Au passage, après la crise aviaire, il récupère les terres à chapons d’un voisin parti à la retraite tandis que la famille arrête la production de haricots qui n’ont jamais bien pris. Aujourd’hui, il élève chaque année entre 100 et 110.000 volailles, incluant 2.000 chapons et poulardes pour Noël.
De son parcours de repreneur, Thibault retient les aides de la dotation jeune agriculteur (DJA), les précieux conseils de la chambre d’agriculture, le suivi de Maïsadour. Et sa faculté « à croire en ce qu’on fait » car on y passe « quasiment tout son temps ». Son prochain défi ? Trouver un associé ou des salariés, ses parents approchant de la retraite.
Avec le Covid, une prise de conscience?En attendant, il va falloir faire face au Covid19. « Jusqu’ici, le poulet se vend bien, les gens cuisinent plus et la crise est bien gérée niveau approvisionnements », dit-il. Mais l’agriculteur est « un peu inquiet pour la castration du maïs et la main-d’œuvre à trouver » : « on navigue à vue, à flou, il faudra de toute façon de nouvelles mesures de sécurité. L’avantage c’est qu’il y a déjà un mètre d’intervalle entre chaque sillon. On a l’habitude de manger tous ensemble, de convivialité, là tout va être plus compliqué », déplore Thibault, également soucieux de préserver la santé du papi face au virus invisible.
Alors quand Emmanuel Macron parle de « rebâtir l’indépendance agricole », ça lui parle, mais, dit aussitôt cet adepte de l’agriculture de précision, « on verra les actes, et on aimerait plus de marge plutôt que de la voir partir dans la grande distribution ». « Les gens sont complètement déconnectés de l’agriculture, ils ne savent pas ce qu’on fait sur nos fermes.

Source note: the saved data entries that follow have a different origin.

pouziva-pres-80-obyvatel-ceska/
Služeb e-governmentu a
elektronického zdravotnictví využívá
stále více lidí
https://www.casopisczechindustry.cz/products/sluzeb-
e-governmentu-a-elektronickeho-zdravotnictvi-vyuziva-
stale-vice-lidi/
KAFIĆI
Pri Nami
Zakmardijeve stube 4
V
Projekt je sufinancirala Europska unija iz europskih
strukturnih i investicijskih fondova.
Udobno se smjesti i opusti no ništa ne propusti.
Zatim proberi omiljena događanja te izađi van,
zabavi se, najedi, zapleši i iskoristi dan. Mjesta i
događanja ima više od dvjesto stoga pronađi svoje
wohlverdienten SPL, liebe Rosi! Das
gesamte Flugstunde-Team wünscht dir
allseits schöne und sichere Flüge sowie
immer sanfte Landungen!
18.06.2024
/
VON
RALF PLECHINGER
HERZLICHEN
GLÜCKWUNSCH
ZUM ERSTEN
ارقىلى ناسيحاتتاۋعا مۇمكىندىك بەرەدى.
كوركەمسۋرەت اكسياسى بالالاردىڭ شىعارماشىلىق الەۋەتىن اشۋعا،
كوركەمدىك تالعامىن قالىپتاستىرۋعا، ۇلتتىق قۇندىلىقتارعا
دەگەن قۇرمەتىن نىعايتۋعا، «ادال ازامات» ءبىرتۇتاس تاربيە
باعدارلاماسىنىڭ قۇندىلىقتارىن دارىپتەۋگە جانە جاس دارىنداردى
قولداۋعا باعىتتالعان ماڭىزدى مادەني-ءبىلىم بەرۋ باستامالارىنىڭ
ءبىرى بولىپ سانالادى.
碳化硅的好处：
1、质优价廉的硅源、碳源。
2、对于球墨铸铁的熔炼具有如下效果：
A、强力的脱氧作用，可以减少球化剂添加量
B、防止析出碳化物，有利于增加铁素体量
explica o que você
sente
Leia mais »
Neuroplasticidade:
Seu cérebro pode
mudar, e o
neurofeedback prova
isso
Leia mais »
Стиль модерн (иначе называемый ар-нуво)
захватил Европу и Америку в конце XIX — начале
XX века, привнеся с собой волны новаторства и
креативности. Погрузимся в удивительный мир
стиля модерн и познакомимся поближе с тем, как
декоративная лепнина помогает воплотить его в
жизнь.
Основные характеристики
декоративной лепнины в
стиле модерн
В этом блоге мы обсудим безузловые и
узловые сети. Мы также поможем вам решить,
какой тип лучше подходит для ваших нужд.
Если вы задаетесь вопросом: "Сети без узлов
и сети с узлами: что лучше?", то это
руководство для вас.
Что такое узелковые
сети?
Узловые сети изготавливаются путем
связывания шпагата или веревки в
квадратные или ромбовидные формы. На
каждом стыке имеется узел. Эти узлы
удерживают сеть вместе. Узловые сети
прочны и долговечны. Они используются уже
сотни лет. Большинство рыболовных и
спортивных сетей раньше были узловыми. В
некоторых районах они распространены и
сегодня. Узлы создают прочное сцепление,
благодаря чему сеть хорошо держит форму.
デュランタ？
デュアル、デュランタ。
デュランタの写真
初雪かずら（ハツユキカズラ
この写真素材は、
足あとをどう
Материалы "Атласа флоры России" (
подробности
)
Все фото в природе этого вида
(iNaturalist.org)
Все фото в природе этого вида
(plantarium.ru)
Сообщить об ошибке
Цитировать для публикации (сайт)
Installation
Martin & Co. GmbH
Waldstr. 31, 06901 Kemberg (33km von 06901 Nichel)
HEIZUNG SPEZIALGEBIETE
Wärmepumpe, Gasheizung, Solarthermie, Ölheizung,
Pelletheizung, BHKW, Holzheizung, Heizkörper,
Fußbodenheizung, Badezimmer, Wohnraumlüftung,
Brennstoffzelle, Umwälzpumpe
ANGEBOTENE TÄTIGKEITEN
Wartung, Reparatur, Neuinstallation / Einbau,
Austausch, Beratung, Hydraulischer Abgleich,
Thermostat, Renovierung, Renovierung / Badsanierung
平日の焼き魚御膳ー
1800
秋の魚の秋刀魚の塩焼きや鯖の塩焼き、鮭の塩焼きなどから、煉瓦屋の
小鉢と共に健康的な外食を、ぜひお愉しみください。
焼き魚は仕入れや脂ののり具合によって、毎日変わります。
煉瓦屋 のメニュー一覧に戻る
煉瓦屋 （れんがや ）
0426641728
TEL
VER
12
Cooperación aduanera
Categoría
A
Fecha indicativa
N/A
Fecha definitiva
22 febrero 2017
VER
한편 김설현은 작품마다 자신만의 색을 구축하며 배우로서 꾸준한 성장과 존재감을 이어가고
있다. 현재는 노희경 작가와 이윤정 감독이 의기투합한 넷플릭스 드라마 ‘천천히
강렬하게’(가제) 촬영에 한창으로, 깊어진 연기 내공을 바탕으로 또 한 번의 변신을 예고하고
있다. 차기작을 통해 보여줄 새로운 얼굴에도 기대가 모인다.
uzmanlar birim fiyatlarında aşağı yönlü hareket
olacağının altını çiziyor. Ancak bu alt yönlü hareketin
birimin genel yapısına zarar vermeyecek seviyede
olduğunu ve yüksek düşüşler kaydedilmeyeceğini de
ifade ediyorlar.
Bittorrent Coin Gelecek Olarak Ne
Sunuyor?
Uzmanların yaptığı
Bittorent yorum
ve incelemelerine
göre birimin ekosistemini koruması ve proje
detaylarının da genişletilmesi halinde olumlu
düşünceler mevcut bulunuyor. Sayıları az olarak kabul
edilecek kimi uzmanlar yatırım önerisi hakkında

Exemple sur les produits phytos : j’ai une parcelle que je vais passer en bio, derrière c’est beaucoup de désherbage mécanique et de main d’oeuvre, je la trouve où ? Qui veut venir couper de l’herbe payé 10€ au Smic ? Tant que l’Etat ne décide pas d’enlever des charges sociales pour qu’on puisse mieux rémunérer nos salariés, les produits seront plus chers à la fin ». Quoi qu’il en soit, s’il est une valeur à mettre à l’actif de cette crise du Covid, c’est « peut-être la prise de conscience des Français que l’agriculture est un pôle essentiel, et -je l’espère- la prise de conscience du gouvernement qu’on ne peut pas la gérer comme l’industrie automobile ».